Getaufte Männer und Frauen sind „Brüder und Schwestern“ in Christus. Diese – als Übersetzung der männlich-inklusiven Form adelphoi (griech. „Brüder“) längst unstrittige – Anrede kann deshalb laut Lektionar den Lesungen aus der neutestamentlichen Briefliteratur vorangestellt werden.
Die fallweise gebrauchte Anrede „Geschwister“ (eigentl. „Gesamtheit der Schwestern“) bietet eine weiblich-inklusive, doch recht sperrige Alternative (wo werden je „Geschwister“ angesprochen?).

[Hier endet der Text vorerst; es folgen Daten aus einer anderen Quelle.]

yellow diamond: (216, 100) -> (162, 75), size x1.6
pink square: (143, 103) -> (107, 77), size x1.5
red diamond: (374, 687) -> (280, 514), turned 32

Ein Vergleich der Briefanfänge zeigt außerdem: an „adelphoi“ richtet sich ein einziges Schreiben (nach Kolossä); alle anderen wenden sich an „die Heiligen/Geheiligten“, die „Auserwählten Gottes“ – und qualifizieren die Gläubigen (beider Geschlechter) kraft der Taufe.
Auch heute könnte es heißen „Ihr Geheiligten!“ Die Alternative dazu wäre, die Anrede (außer am Briefanfang) wegzulassen: ein Signal dafür, dass Paulus & Co weder an „uns“ noch überzeitlich an alle „Brüder und Schwestern“ weltweit geschrieben haben und ihre kanonisch gewordenen Briefe erst daraufhin zu befragen sind, was sie heutigen Heiligen in Mödling, Gänserndorf oder Hernals zu sagen haben.